*** SOURCE DOCUMENT
The Cabinet Member for Finance, Property and Transformation, stated that the Council faced an uncomfortable financial position, with a current budget gap of £5.4 million. He suggested future options to close the budget gap, including £1.5 million in real cuts to services, alongside other measures such as reducing contingency funds, though future years would present greater difficulties. The Cabinet Member for Finance, Property and Transformation noted that the government’s multi-year settlement was helpful but had come late and meant that the Council was effectively required to raise Council tax by the maximum amount, reducing its autonomy. He highlighted ongoing uncertainties, especially around funding for children with high needs and the accumulated deficit within the High Needs Block.

 

The Deputy Chief Executive and Section 151 Officer presented an overview of the budget, recapping the funding changes and the context for the current financial year. She explained that the budget setting process had been unusually challenging due to late and significant changes in government information. The Fair Funding Review consultation, which built on previous consultations, had only been completed in late November, with the provisional local finance settlement published just before Christmas. The Deputy Chief Executive and Section 151 Officer highlighted that the three-year settlement was the first since 2016/17 and, while welcome for planning purposes, it still entailed funding reductions over the medium term.
******
*** RAW RECORDS
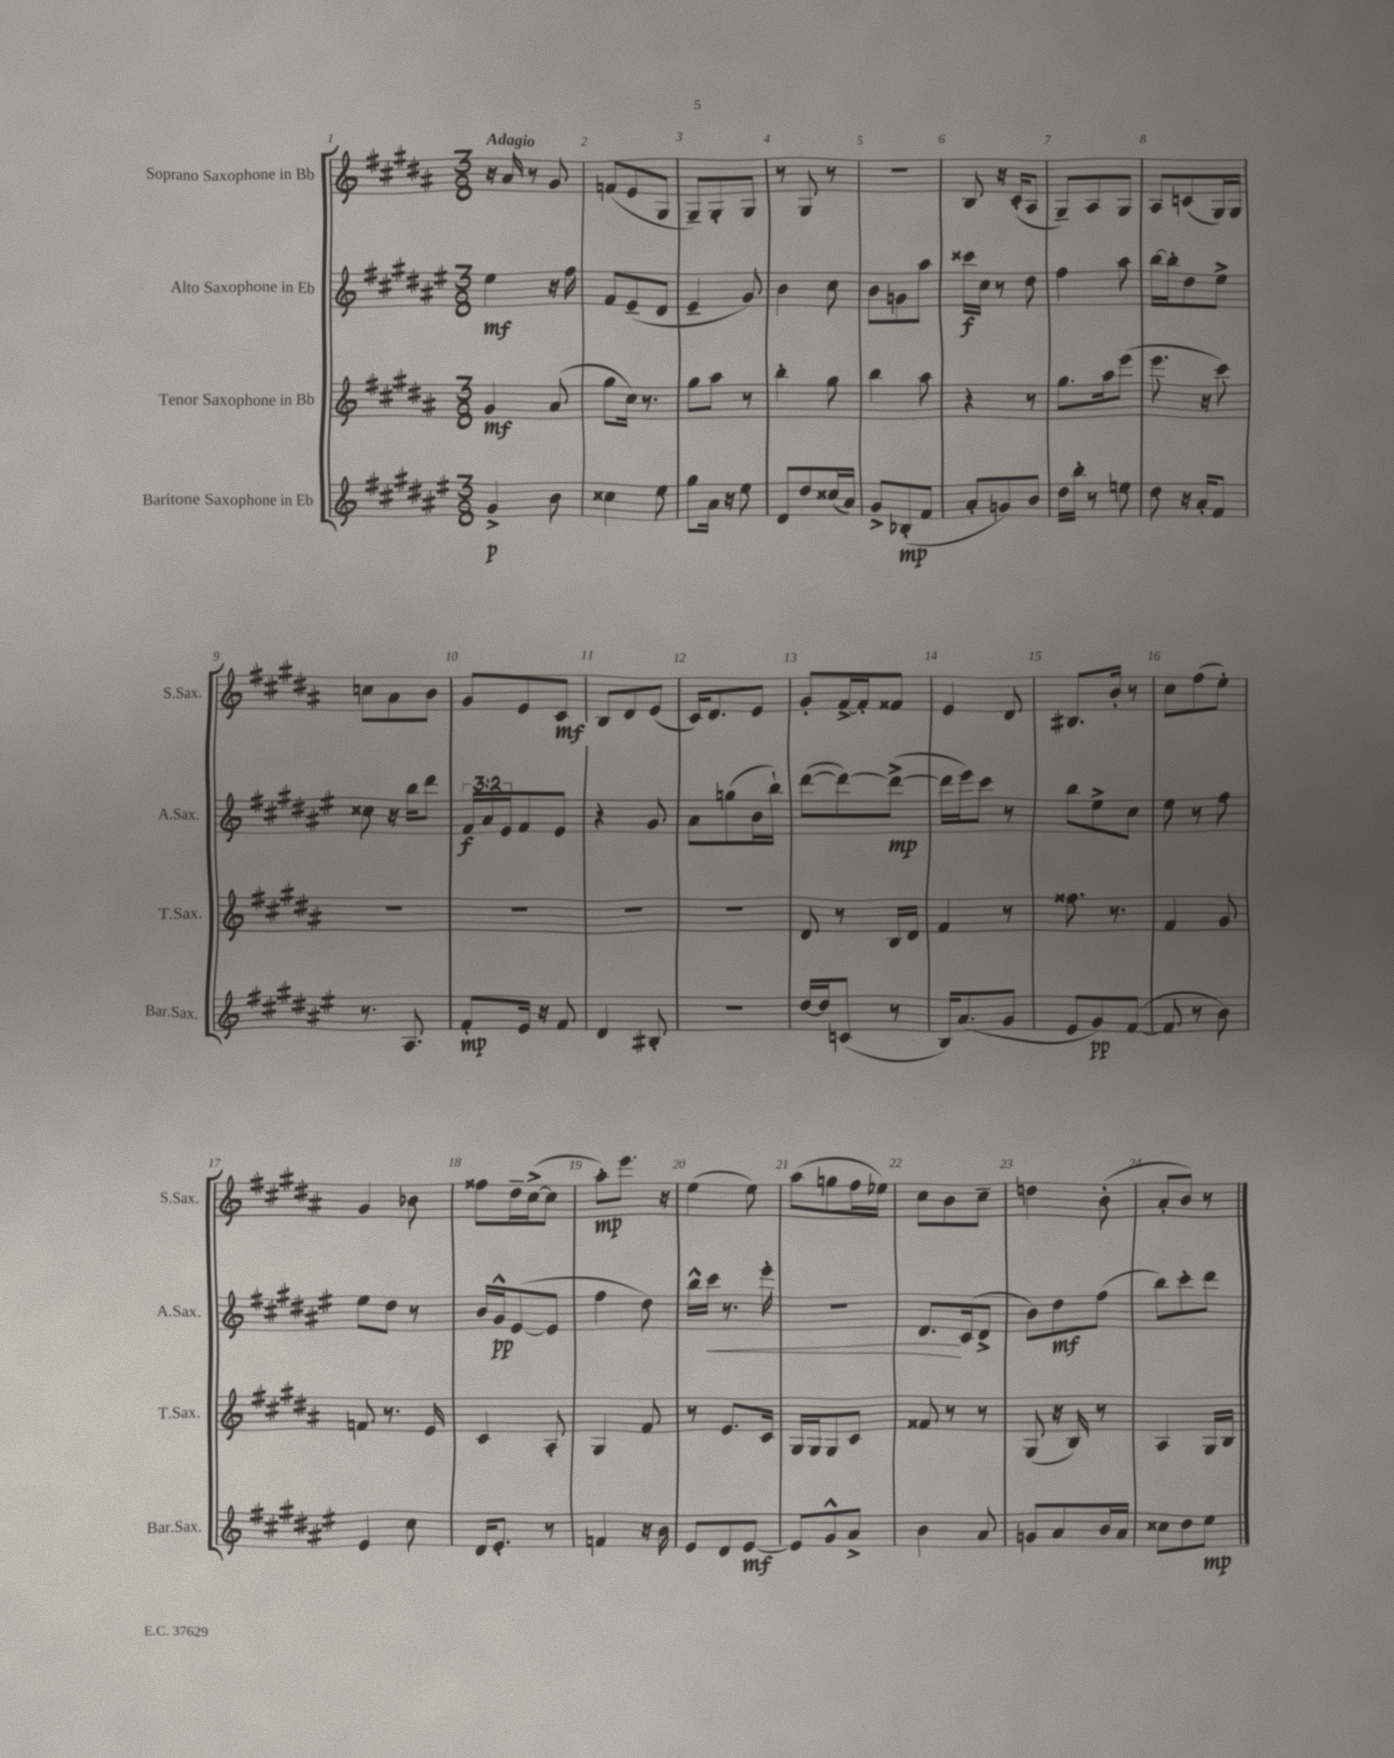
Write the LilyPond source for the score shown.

<<
\new StaffGroup <<
\new Staff = "s0" \with { instrumentName = "Soprano Saxophone in Bb" shortInstrumentName = "S.Sax." } {
    \clef treble \key b \major \numericTimeSignature \time 3/8 \tempo "Adagio"
    r16 ais'16 r8 gis'8 |
    f'8( e'8 gis8 |
    gis8--) gis8-. gis8 |
    r8 gis8 r8 |
    R4. |
    b8 r16 cis'16-.( ais8 |
    gis8--) ais8 gis8 |
    ais8 c'8( gis16) gis16 |
    c''8 ais'8 b'8 |
    gis'8 e'8 cis'8\mf |
    b8 dis'8 e'8( |
    cis'16) dis'8. e'8 |
    gis'8-. fis'16~-> fis'16-. fisis'8 |
    e'4 dis'8 |
    bis8. b'16-. r8 |
    cis''8 fis''8( e''8-.) |
    gis'4 bes'8 |
    fisis''8 dis''16-- cis''16~->( cis''8 |
    ais''8-.\mp) e'''8. r16 |
    e''4( e''8) |
    ais''8( g''8 fis''16 ees''16) |
    cis''8 b'8 cis''8-- |
    d''4 b'8-.( |
    ais'8-. b'8) r8 \bar "|." |
}
\new Staff = "s1" \with { instrumentName = "Alto Saxophone in Eb" shortInstrumentName = "A.Sax." } {
    \clef treble \key fis \major \numericTimeSignature \time 3/8 \override Staff.TupletNumber.text = #tuplet-number::calc-fraction-text
    eis''4\mf r16 fis''16 |
    fis'8 eis'8--( dis'8 |
    eis'4-- gis'8) |
    b'4 cis''8 |
    b'8 g'8 ais''8 |
    cisis'''16\f cis''16 r8 dis''8 |
    fis''4 ais''8 |
    b''16~ b''16-. dis''8 eis''8-> |
    cisis''8 r16 b''16 dis'''8 |
    \tuplet 3/2 { fis'16\f ais'16 eis'16 } fis'8 eis'8 |
    r4 gis'8 |
    ais'8 g''8( b'16 b''16-!) |
    dis'''8~( dis'''8~) dis'''8~->\mp( |
    dis'''16 eis'''16) cis'''8 r8 |
    b''8 eis''8-> cis''8 |
    eis''8 r8 fis''8 |
    eis''8 dis''8 r8 |
    b'16 gis'16-^\pp eis'8~( eis'8 |
    fis''4 dis''8) |
    b''16-^ cis'''16\< r8. eis'''16-. |
    R4. |
    dis'8.\! cis'16( dis'8-> |
    b'8) dis''8\mf fis''8( |
    b''8) cis'''8-. dis'''8 \bar "|." |
}
\new Staff = "s2" \with { instrumentName = "Tenor Saxophone in Bb" shortInstrumentName = "T.Sax." } {
    \clef treble \key b \major \numericTimeSignature \time 3/8
    gis'4\mf ais'8( |
    gis''8 cis''16) r8. |
    gis''8 ais''8 r8 |
    b''4-. gis''8 |
    b''4 ais''8 |
    r4 r8 |
    gis''8. ais''16 e'''8( |
    e'''8. r16 cis'''8) |
    R4. |
    R4. |
    R4. |
    R4. |
    dis'8 r8 b16 dis'16 |
    fis'4 r8 |
    fisis''8. r8. |
    fis'4 gis'8 |
    f'8 r8. e'16 |
    cis'4 ais8-. |
    gis4 fis'8 |
    r8 e'8. cis'16 |
    gis16 gis16 gis8 cis'8 |
    fisis'8 r8 r8 |
    gis8( r16 b16) r8 |
    ais4 gis16 b16 \bar "|." |
}
\new Staff = "s3" \with { instrumentName = "Baritone Saxophone in Eb" shortInstrumentName = "Bar.Sax." } {
    \clef treble \key fis \major \numericTimeSignature \time 3/8
    gis'4->\p b'8 |
    cisis''4 eis''8 |
    gis''8 ais'16 r16 eis''8 |
    dis'8 dis''8 cisis''16( ais'16) |
    gis'8-> bes8-.\mp( fis'8 |
    ais'8-. g'8) b'8 |
    dis''16 b''16-. r8 e''8 |
    dis''8 r16 ais'16-. fis'8 |
    r8. ais8. |
    fis'8-.\mp eis'16 r16 fis'8 |
    dis'4 bis8-. |
    R4. |
    dis''16~ dis''16 c'8( r8 |
    b16) ais'8.( gis'8 |
    eis'8 gis'8\pp) fis'8~( |
    fis'8 r8 b'8) |
    eis'4 cis''8 |
    dis'16 eis'8.-. r8 |
    f'4 r16 b'16 |
    eis'8 dis'8 eis'8~\mf |
    eis'8 gis'8-^ ais'8-> |
    b'4 ais'8 |
    g'8 ais'8 b'16 ais'16 |
    cisis''8 dis''8 eis''8\mp \bar "|." |
}
>>
>>
\layout { \context { \Score \override BarNumber.break-visibility = ##(#f #t #t) barNumberVisibility = #all-bar-numbers-visible } }
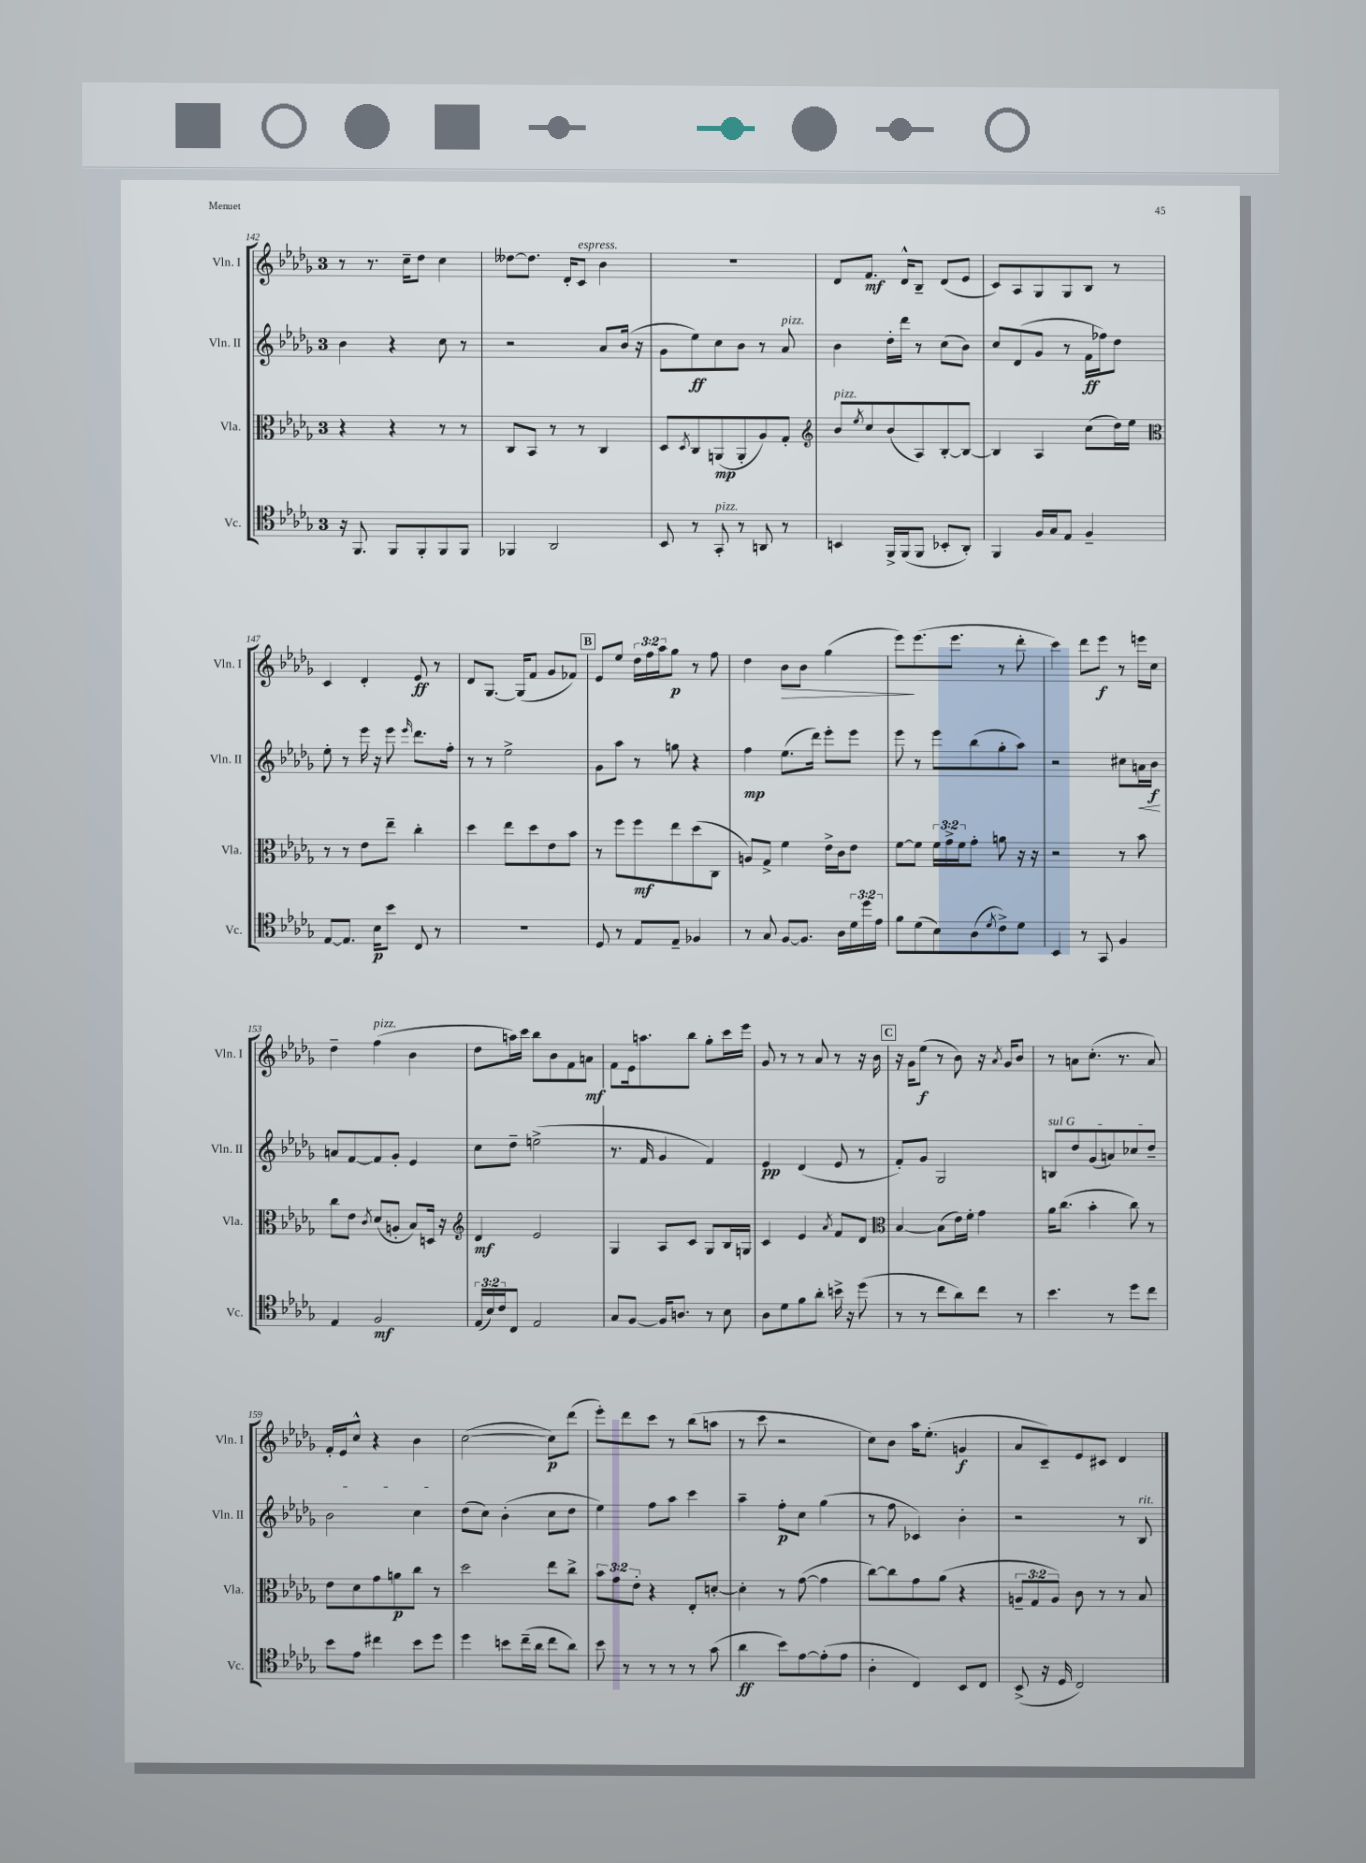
******
INSTRUCTIONS:
• a. Print the passage from the council budget minutes between "The Deputy Chief Executive and Section 151 Officer presented" and "the medium term.", inclusive.
• b. Carry on the council budget minutes from the point where they end, after the sentence about the three-year settlement.

IN RESPONSE:
• a.
The Deputy Chief Executive and Section 151 Officer presented an overview of the budget, recapping the funding changes and the context for the current financial year. She explained that the budget setting process had been unusually challenging due to late and significant changes in government information. The Fair Funding Review consultation, which built on previous consultations, had only been completed in late November, with the provisional local finance settlement published just before Christmas. The Deputy Chief Executive and Section 151 Officer highlighted that the three-year settlement was the first since 2016/17 and, while welcome for planning purposes, it still entailed funding reductions over the medium term.

• b.
 

She detailed the implications of the settlement. Transitional arrangements and resource equalisation across local authorities continued to affect funding, and the Council tax referendum principles remained unchanged, allowing a maximum increase of 4.99% per year. The Deputy Chief Executive and Section 151 Officer clarified that the government’s calculation of core spending power assumed Council tax increases and a higher tax base growth than the Council’s own forecasts, resulting in a real reduction in grant funding of £24.1 million over three years, rising to £29.3 million when other factors were considered.

 

She also addressed the Dedicated Schools Grant (DSG) and SEND deficits, noting new government expectations that local authorities would bear some of the financial burden, though the extent remained unclear. The Council planned to increase its contribution to the demographic risk reserve to £8 million per year to prudently manage the rising deficit, which was expected to reach £160 million by year-end.

 

Councillors sought clarification on the authority’s current level of borrowing, and the Deputy Chief Executive and Section 151 Officer explained that borrowing stood at approximately £420 million, representing under 5.5% of the Council’s revenue budget. She emphasised that this remained within prudent limits, but any further increase would reduce the Council’s flexibility to respond to emerging pressures. The Committee reflected on the importance of disciplined borrowing so that essential services were not compromised in future years.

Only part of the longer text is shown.